Note that the function used in my example isn't that complex but I am trying to generalise to the case of an arbitrary function that could be significantly more complex or require more variables, that is to say I am trying to avoid solutions that are optimised for this specific function and more looking how to handle the general scenario.
For reference this is an example of how I would do this in R.
library(tidyverse)
df <- data_frame(
num = c(15, 52 , 24 , 29),
cls = c("a" , "b" , "b", "a")
)
attempt1 <- function( num , cls){
if ( cls == "a") return( num + 10)
if ( cls == "b") return( num - 10)
}
## Example 1
df %>%
mutate( num2 = map2_dbl( num , cls , attempt1))
## Example 2
df %>%
mutate( num = ifelse( num <= 25 , num + 10 , num)) %>%
mutate( num2 = map2_dbl( num , cls , attempt1))
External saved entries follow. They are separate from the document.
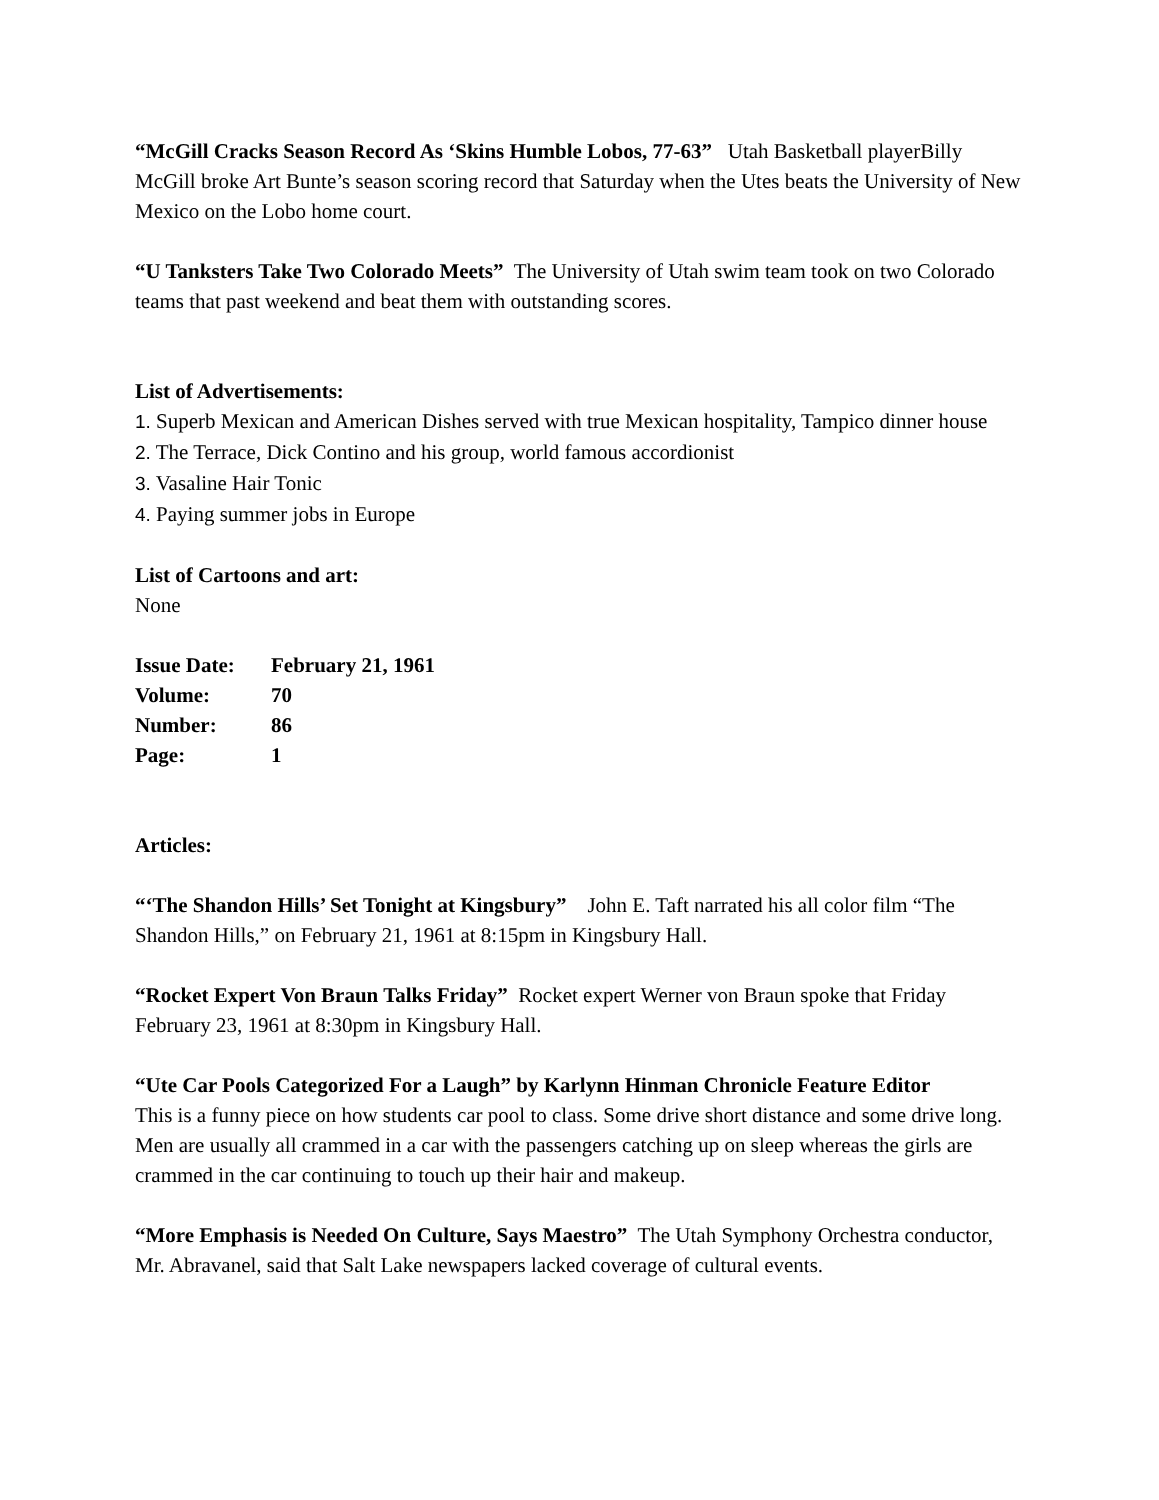“McGill Cracks Season Record As ‘Skins Humble Lobos, 77-63” Utah Basketball playerBilly McGill broke Art Bunte’s season scoring record that Saturday when the Utes beats the University of New Mexico on the Lobo home court.
“U Tanksters Take Two Colorado Meets” The University of Utah swim team took on two Colorado teams that past weekend and beat them with outstanding scores.
List of Advertisements:
1. Superb Mexican and American Dishes served with true Mexican hospitality, Tampico dinner house
2. The Terrace, Dick Contino and his group, world famous accordionist
3. Vasaline Hair Tonic
4. Paying summer jobs in Europe
List of Cartoons and art:
None
| Issue Date: | February 21, 1961 |
| Volume: | 70 |
| Number: | 86 |
| Page: | 1 |
Articles:
“‘The Shandon Hills’ Set Tonight at Kingsbury” John E. Taft narrated his all color film “The Shandon Hills,” on February 21, 1961 at 8:15pm in Kingsbury Hall.
“Rocket Expert Von Braun Talks Friday” Rocket expert Werner von Braun spoke that Friday February 23, 1961 at 8:30pm in Kingsbury Hall.
“Ute Car Pools Categorized For a Laugh” by Karlynn Hinman Chronicle Feature Editor
This is a funny piece on how students car pool to class. Some drive short distance and some drive long. Men are usually all crammed in a car with the passengers catching up on sleep whereas the girls are crammed in the car continuing to touch up their hair and makeup.
“More Emphasis is Needed On Culture, Says Maestro” The Utah Symphony Orchestra conductor, Mr. Abravanel, said that Salt Lake newspapers lacked coverage of cultural events.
Reading the pandas documentation as well as various SO posts I have found multiple ways of achieving this in python, however none of them sit well with me. For reference I've posted my current 3 solutions below:
import pandas as pd
import numpy as np
df = pd.DataFrame({
"num" : [14, 52 , 24 , 29],
"cls" : ["a" , "b" , "b" ,"a"]
})
### Example 1
def attempt1( num, cls):
if cls == "a":
return num + 10
if cls == "b":
return num - 10
df.assign( num2 = df.apply( lambda x: attempt1(x["num"] , x["cls"]) , axis = 1))
def attempt2( df):
if df["cls"] == "a":
return df["num"] + 10
if df["cls"] == "b":
return df["num"] - 10
df.assign( num2 = df.apply(attempt2, axis=1))
def attempt3(df):
df["num2"] = attempt1(df["num"], df["cls"])
return df
df.apply( attempt3 , axis = 1)
### Example 2
df.assign( num = np.where( df["num"] <= 25 , df["num"] + 10 , df["num"]))\
.apply( attempt3 , axis = 1)
My issue with attempt 1 is that it appears to be quite horribly verbose. In addition you need to self reference back to your starting dataset which means that if you wanted to chain multiple derivations together you would have to write out your dataset to intermediate variables even if you had no intention of keeping it.
Attempt2 has significantly cleaner syntax but still suffers from the intermediate variable problem. Another issue is that the function expects a dataframe which makes the function harder to unittest, less flexible and less clear on what the inputs should be.
Attempt3 seems to be the best to me in terms of functionality as it provides you with a clear testable function and doesn't require the saving of intermediate datasets. The major downside being that you now have to have 2 functions which feels like redundant code.
Any help or advice would be greatly appreciated.